Rafe actually smiles when he talks, pretending to be casual, faking a laugh. “You’re sure it’s not Connor?”
“No chance. He’s in his forties. Black baseball cap. Gray hoodie.”
“Okay, you go first. I’ll follow.”
You grab your pack from the floor, keeping it in front of you as you wind down the stairs. The bottom of the McDonald’s is crowded. A few people head past with trays piled with fries. You weave through them, pushing out the front door as two boys in football jerseys walk in.

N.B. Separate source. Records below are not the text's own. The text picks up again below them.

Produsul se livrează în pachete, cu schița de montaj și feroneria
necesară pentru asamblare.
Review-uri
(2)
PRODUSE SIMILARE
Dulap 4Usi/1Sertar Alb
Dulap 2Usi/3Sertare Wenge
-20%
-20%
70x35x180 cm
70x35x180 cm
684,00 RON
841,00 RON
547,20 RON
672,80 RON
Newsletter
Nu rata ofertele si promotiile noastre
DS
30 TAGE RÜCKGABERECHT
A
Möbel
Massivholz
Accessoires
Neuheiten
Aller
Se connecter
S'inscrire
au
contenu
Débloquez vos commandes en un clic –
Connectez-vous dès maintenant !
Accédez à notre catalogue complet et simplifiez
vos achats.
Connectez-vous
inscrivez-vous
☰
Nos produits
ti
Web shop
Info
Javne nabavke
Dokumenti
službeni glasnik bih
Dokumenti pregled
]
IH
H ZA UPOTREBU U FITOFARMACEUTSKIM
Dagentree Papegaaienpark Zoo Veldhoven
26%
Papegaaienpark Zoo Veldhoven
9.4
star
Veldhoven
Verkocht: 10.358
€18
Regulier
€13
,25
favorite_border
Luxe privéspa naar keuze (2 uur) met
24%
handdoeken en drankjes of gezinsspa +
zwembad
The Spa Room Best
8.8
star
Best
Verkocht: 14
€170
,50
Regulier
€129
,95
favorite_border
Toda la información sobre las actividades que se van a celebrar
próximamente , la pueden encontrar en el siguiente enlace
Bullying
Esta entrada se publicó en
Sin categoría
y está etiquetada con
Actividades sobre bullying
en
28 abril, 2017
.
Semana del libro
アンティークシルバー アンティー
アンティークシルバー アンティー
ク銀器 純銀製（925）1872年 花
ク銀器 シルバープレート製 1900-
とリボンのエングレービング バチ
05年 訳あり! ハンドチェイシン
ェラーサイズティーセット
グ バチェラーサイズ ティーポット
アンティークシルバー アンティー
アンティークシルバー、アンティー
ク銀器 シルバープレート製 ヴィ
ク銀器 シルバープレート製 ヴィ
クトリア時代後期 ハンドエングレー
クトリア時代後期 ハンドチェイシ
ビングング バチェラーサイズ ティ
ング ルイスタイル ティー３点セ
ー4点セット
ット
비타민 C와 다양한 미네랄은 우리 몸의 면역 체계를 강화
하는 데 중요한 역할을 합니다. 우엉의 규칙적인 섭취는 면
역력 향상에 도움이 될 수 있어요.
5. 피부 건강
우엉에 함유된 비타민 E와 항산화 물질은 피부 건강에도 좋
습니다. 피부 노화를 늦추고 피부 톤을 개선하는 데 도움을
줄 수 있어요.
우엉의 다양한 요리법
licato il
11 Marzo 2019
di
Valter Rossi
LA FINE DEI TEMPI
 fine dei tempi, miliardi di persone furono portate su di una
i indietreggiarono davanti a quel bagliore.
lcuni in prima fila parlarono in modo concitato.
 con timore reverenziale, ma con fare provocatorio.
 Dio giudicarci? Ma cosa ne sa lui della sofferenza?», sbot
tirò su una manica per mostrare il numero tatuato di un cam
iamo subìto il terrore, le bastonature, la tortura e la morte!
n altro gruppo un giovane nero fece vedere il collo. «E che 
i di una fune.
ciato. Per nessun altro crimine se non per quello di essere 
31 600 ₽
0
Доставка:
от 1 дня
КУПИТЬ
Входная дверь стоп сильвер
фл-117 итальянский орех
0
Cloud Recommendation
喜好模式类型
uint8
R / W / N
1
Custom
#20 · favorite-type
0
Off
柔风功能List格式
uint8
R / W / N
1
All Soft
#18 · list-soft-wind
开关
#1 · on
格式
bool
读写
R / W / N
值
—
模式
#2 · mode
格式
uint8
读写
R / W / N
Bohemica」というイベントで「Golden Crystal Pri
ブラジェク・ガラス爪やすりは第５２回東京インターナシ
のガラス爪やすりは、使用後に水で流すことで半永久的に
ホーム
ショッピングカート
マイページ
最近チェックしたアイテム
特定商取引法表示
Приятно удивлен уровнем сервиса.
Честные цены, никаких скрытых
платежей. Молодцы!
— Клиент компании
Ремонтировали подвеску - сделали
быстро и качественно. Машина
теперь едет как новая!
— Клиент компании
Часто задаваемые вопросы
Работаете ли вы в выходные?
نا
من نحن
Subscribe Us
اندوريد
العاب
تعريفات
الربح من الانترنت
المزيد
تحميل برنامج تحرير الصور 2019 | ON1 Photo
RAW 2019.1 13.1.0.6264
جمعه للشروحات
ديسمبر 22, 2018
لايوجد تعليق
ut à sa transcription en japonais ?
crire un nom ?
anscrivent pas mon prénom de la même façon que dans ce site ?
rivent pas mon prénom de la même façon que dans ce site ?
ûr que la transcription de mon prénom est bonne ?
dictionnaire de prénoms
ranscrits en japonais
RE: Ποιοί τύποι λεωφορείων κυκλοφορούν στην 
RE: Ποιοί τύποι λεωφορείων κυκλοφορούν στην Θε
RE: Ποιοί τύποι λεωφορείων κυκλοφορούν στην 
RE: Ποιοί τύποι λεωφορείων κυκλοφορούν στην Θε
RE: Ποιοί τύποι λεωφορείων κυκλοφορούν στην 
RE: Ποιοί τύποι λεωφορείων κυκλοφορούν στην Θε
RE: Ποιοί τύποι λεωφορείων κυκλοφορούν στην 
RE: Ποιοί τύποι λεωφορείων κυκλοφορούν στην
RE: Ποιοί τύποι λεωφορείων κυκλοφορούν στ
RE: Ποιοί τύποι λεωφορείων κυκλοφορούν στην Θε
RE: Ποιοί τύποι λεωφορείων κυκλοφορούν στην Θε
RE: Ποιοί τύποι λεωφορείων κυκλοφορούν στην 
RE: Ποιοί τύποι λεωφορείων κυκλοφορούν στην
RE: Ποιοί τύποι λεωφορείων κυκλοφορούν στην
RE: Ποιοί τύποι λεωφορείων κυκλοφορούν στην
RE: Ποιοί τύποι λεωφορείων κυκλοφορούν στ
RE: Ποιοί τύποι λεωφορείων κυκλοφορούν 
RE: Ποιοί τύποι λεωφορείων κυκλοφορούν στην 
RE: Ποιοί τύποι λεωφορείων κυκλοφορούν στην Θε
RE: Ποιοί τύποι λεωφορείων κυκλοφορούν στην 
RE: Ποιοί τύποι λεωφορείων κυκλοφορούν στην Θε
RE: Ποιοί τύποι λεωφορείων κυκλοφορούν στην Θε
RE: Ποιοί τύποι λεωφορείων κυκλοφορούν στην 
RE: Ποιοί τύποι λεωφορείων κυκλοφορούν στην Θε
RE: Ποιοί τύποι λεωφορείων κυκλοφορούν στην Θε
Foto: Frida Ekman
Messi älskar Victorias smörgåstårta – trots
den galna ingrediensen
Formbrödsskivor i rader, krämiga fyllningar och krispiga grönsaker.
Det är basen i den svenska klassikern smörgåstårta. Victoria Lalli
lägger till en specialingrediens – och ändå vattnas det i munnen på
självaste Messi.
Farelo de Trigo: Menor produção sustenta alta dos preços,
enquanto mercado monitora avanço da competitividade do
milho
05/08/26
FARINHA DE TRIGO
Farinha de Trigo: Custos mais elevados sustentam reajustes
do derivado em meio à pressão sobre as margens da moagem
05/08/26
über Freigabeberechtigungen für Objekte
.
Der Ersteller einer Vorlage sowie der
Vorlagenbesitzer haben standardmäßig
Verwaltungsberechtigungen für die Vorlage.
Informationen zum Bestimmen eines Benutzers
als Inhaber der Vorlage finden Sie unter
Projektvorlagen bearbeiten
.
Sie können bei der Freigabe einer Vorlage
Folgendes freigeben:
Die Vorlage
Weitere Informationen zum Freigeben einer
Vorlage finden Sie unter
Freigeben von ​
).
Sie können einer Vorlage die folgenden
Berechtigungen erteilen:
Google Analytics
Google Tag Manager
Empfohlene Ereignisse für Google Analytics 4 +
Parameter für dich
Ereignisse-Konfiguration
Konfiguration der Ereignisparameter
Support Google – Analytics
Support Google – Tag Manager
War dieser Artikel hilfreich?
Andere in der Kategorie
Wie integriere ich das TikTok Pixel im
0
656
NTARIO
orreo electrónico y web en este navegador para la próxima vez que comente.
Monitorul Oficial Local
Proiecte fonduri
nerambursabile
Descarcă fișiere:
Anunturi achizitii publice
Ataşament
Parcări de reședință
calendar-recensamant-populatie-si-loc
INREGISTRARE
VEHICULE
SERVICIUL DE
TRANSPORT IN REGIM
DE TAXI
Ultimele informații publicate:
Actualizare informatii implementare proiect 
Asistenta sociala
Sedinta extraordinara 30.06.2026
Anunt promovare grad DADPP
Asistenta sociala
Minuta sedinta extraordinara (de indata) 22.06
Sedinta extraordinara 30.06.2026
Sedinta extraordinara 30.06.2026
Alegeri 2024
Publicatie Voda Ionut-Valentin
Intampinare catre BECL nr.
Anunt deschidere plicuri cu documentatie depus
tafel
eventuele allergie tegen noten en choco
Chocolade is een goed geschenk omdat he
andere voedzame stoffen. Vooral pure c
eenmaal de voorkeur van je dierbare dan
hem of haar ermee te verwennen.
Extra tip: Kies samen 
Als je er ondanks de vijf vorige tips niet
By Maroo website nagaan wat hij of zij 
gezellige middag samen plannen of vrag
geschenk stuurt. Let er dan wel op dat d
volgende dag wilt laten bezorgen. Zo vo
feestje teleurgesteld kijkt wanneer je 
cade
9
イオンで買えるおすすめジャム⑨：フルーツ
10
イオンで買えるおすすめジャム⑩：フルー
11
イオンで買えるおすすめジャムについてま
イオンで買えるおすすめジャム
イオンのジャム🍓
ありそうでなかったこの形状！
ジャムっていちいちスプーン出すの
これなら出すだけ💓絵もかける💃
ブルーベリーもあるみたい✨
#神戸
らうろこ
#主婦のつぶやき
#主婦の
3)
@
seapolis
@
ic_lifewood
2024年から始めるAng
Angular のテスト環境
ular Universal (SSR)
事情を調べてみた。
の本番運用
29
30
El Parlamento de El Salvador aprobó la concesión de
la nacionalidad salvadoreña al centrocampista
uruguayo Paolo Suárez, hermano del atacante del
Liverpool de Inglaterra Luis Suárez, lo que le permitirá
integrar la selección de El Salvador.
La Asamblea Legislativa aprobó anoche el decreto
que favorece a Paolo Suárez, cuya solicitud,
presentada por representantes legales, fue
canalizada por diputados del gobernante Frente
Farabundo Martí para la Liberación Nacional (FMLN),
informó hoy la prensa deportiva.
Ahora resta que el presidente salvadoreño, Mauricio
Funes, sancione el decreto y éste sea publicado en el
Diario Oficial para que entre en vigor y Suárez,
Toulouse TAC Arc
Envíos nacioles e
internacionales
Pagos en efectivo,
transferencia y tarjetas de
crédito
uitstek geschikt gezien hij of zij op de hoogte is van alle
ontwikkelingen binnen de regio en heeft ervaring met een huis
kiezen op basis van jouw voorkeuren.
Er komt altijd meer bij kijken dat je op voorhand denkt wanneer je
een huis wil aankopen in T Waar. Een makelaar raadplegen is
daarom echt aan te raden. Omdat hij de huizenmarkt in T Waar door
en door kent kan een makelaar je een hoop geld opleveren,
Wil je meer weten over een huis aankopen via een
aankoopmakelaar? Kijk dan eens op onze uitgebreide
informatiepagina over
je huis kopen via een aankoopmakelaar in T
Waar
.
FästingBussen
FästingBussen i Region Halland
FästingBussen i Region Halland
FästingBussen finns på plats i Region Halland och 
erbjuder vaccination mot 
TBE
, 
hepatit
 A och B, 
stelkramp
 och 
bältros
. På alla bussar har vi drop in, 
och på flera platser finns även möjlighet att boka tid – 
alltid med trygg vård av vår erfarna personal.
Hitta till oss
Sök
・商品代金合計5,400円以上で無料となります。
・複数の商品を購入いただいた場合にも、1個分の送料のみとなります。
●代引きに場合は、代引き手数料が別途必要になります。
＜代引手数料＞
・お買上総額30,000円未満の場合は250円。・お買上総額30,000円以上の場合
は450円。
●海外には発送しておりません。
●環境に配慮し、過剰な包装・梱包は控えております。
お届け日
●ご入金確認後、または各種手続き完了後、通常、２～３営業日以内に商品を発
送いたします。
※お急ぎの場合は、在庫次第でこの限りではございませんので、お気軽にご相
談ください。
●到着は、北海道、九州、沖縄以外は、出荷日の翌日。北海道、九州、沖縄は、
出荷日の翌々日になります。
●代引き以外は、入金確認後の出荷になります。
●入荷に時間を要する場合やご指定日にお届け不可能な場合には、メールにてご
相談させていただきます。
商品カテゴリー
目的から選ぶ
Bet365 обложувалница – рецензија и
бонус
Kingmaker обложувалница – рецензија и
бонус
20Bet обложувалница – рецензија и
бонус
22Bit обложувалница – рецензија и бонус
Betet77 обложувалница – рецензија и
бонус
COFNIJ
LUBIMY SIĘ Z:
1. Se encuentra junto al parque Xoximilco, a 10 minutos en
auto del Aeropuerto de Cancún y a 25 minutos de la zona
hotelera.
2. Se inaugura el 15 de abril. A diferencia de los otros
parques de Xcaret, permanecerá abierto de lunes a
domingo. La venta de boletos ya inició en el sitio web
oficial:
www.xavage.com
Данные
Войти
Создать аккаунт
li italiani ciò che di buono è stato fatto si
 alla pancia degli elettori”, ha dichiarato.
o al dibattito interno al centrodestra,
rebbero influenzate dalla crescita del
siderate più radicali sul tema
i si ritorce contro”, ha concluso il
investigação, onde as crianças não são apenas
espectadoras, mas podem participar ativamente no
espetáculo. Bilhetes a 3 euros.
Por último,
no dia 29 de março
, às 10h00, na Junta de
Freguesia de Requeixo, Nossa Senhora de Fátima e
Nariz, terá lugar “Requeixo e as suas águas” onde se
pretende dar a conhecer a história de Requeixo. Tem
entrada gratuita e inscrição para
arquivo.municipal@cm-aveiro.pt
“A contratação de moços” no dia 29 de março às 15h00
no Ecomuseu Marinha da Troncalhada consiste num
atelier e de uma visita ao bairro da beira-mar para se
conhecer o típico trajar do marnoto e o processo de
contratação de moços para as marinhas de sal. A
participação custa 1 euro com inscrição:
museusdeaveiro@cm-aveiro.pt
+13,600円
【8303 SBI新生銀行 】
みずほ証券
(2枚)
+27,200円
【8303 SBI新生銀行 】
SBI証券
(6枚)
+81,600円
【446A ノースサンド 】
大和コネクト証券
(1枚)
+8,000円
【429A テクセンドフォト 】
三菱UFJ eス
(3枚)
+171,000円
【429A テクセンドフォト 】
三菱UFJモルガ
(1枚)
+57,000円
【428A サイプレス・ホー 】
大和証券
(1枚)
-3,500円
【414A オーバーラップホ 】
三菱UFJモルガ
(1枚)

You don’t look at the man until you’re at the corner. Just a quick sideways glance. He’s still staring. Have they really
found you already? How? Without the tracking device, they have no way of knowing you’re in New York.
A minute passes, and you wonder if Rafe is actually coming. He might have been cut off inside the McDonald’s, trapped by another hunter before he could get out. The man in the baseball cap moves to the edge of the sidewalk, turning to look at the oncoming traffic.
Rafe shoves through the door, racing toward you. You don’t stop walking as he approaches. The man fixes his gaze on Rafe and immediately starts to cross the street, toward you. He darts in front of a cab, quickening his steps.
You put your pack on your shoulders and double your pace, moving as fast as you can without drawing too much attention. “He’s following us,” you say when Rafe catches up. You go half a block but the man’s still right behind you. “When we get to the corner, we sprint.”
Neither of you look back. You’re focused on the street sign ahead, preparing to run.